지시 사항: 아래 자료의 모든 줄을 다시 적되, 나오는 “licensed and insured” 표현은 모두 “bonded and insured” 표현으로 바꾸고 나머지는 그대로 두십시오. 그림 자리를 나타내는 줄은 답에서 빼십시오.

[페이지별 추출 텍스트]
- - - - -

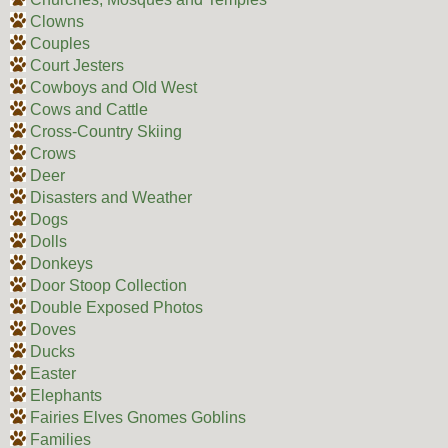
Clowns
Couples
Court Jesters
Cowboys and Old West
Cows and Cattle
Cross-Country Skiing
Crows
Deer
Disasters and Weather
Dogs
Dolls
Donkeys
Door Stoop Collection
Double Exposed Photos
Doves
Ducks
Easter
Elephants
Fairies Elves Gnomes Goblins
Families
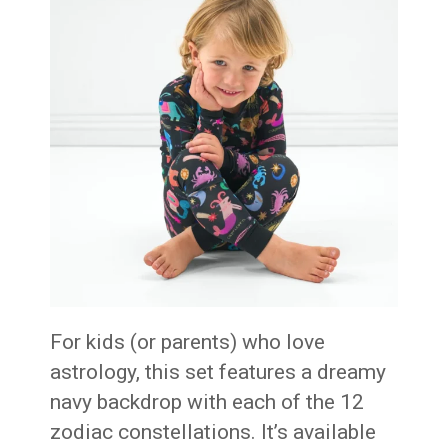
For kids (or parents) who love
astrology, this set features a dreamy
navy backdrop with each of the 12
zodiac constellations. It’s available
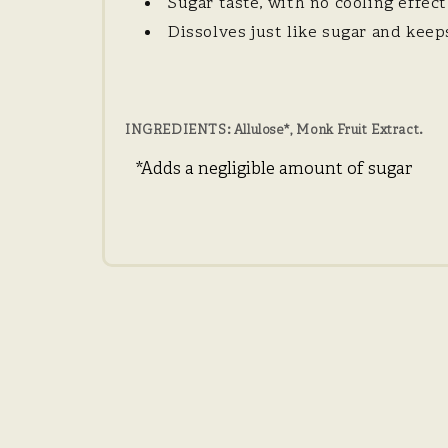
Sugar taste, with no cooling effect
Dissolves just like sugar and kee
INGREDIENTS
: Allulose*, Monk Fruit Extract.
*Adds a negligible amount of sugar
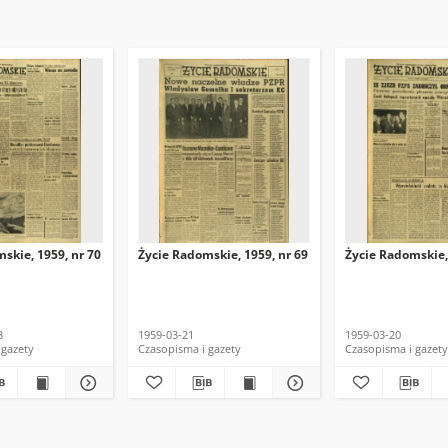
skie, 1959, nr 70
Życie Radomskie, 1959, nr 69
Życie Radomskie,
3
1959-03-21
1959-03-20
 gazety
Czasopisma i gazety
Czasopisma i gazety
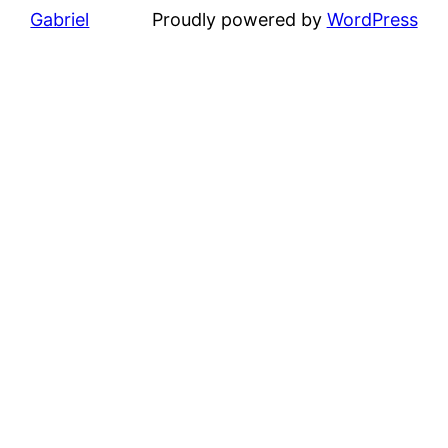
Gabriel
Proudly powered by
WordPress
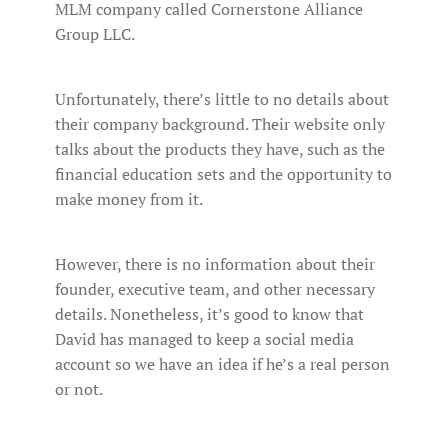
MLM company called Cornerstone Alliance
Group LLC.
Unfortunately, there’s little to no details about
their company background. Their website only
talks about the products they have, such as the
financial education sets and the opportunity to
make money from it.
However, there is no information about their
founder, executive team, and other necessary
details. Nonetheless, it’s good to know that
David has managed to keep a social media
account so we have an idea if he’s a real person
or not.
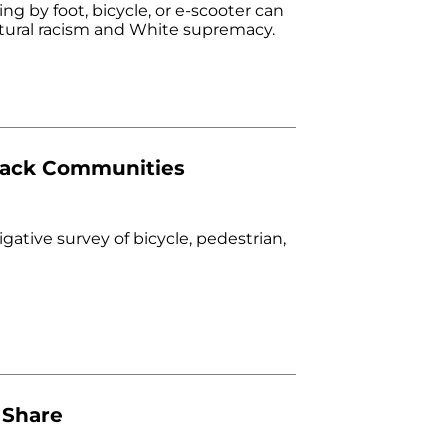
ng by foot, bicycle, or e-scooter can
uctural racism and White supremacy.
Black Communities
igative survey of bicycle, pedestrian,
 Share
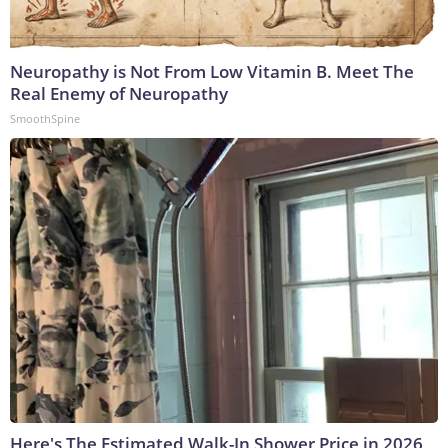
Neuropathy is Not From Low Vitamin B. Meet The
Real Enemy of Neuropathy
SmoothSpine
Here's The Estimated Walk-In Shower Price in 2026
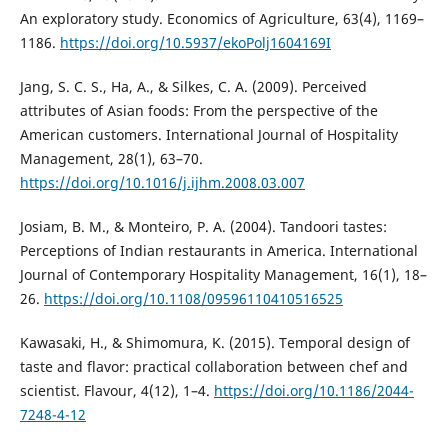
An exploratory study. Economics of Agriculture, 63(4), 1169–
1186.
https://doi.org/10.5937/ekoPolj1604169I
Jang, S. C. S., Ha, A., & Silkes, C. A. (2009). Perceived
attributes of Asian foods: From the perspective of the
American customers. International Journal of Hospitality
Management, 28(1), 63–70.
https://doi.org/10.1016/j.ijhm.2008.03.007
Josiam, B. M., & Monteiro, P. A. (2004). Tandoori tastes:
Perceptions of Indian restaurants in America. International
Journal of Contemporary Hospitality Management, 16(1), 18–
26.
https://doi.org/10.1108/09596110410516525
Kawasaki, H., & Shimomura, K. (2015). Temporal design of
taste and flavor: practical collaboration between chef and
scientist. Flavour, 4(12), 1–4.
https://doi.org/10.1186/2044-
7248-4-12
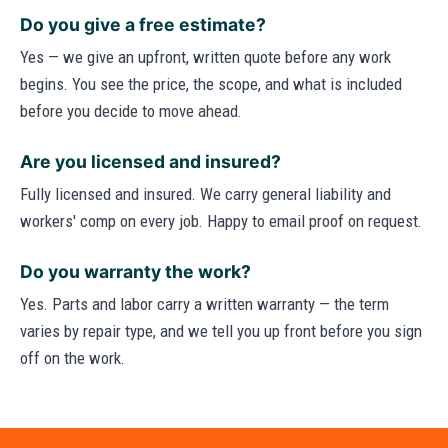
Do you give a free estimate?
Yes — we give an upfront, written quote before any work
begins. You see the price, the scope, and what is included
before you decide to move ahead.
Are you licensed and insured?
Fully licensed and insured. We carry general liability and
workers' comp on every job. Happy to email proof on request.
Do you warranty the work?
Yes. Parts and labor carry a written warranty — the term
varies by repair type, and we tell you up front before you sign
off on the work.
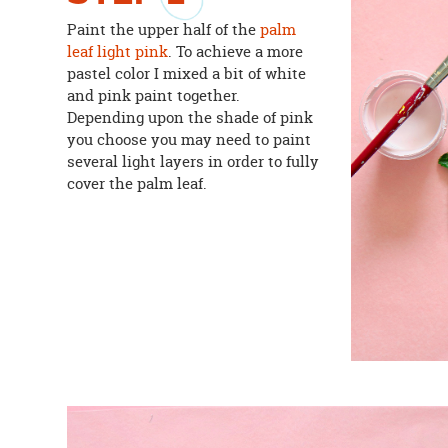
Paint the upper half of the
palm
leaf
light pink
. To achieve a more
pastel color I mixed a bit of white
and pink paint together.
Depending upon the shade of pink
you choose you may need to paint
several light layers in order to fully
cover the palm leaf.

- - - - -

작업 결과:
Clowns
Couples
Court Jesters
Cowboys and Old West
Cows and Cattle
Cross-Country Skiing
Crows
Deer
Disasters and Weather
Dogs
Dolls
Donkeys
Door Stoop Collection
Double Exposed Photos
Doves
Ducks
Easter
Elephants
Fairies Elves Gnomes Goblins
Families
For kids (or parents) who love
astrology, this set features a dreamy
navy backdrop with each of the 12
zodiac constellations. It’s available
Sugar taste, with no cooling effect
Dissolves just like sugar and kee
INGREDIENTS
: Allulose*, Monk Fruit Extract.
*Adds a negligible amount of sugar
skie, 1959, nr 70
Życie Radomskie, 1959, nr 69
Życie Radomskie,
3
1959-03-21
1959-03-20
 gazety
Czasopisma i gazety
Czasopisma i gazety
Gabriel
Proudly powered by
WordPress
MLM company called Cornerstone Alliance
Group LLC.
Unfortunately, there’s little to no details about
their company background. Their website only
talks about the products they have, such as the
financial education sets and the opportunity to
make money from it.
However, there is no information about their
founder, executive team, and other necessary
details. Nonetheless, it’s good to know that
David has managed to keep a social media
account so we have an idea if he’s a real person
or not.
ng by foot, bicycle, or e-scooter can
uctural racism and White supremacy.
Black Communities
igative survey of bicycle, pedestrian,
 Share
Neuropathy is Not From Low Vitamin B. Meet The
Real Enemy of Neuropathy
SmoothSpine
Here's The Estimated Walk-In Shower Price in 2026
An exploratory study. Economics of Agriculture, 63(4), 1169–
1186.
https://doi.org/10.5937/ekoPolj1604169I
Jang, S. C. S., Ha, A., & Silkes, C. A. (2009). Perceived
attributes of Asian foods: From the perspective of the
American customers. International Journal of Hospitality
Management, 28(1), 63–70.
https://doi.org/10.1016/j.ijhm.2008.03.007
Josiam, B. M., & Monteiro, P. A. (2004). Tandoori tastes:
Perceptions of Indian restaurants in America. International
Journal of Contemporary Hospitality Management, 16(1), 18–
26.
https://doi.org/10.1108/09596110410516525
Kawasaki, H., & Shimomura, K. (2015). Temporal design of
taste and flavor: practical collaboration between chef and
scientist. Flavour, 4(12), 1–4.
https://doi.org/10.1186/2044-
7248-4-12
Do you give a free estimate?
Yes — we give an upfront, written quote before any work
begins. You see the price, the scope, and what is included
before you decide to move ahead.
Are you bonded and insured?
Fully bonded and insured. We carry general liability and
workers' comp on every job. Happy to email proof on request.
Do you warranty the work?
Yes. Parts and labor carry a written warranty — the term
varies by repair type, and we tell you up front before you sign
off on the work.
Paint the upper half of the
palm
leaf
light pink
. To achieve a more
pastel color I mixed a bit of white
and pink paint together.
Depending upon the shade of pink
you choose you may need to paint
several light layers in order to fully
cover the palm leaf.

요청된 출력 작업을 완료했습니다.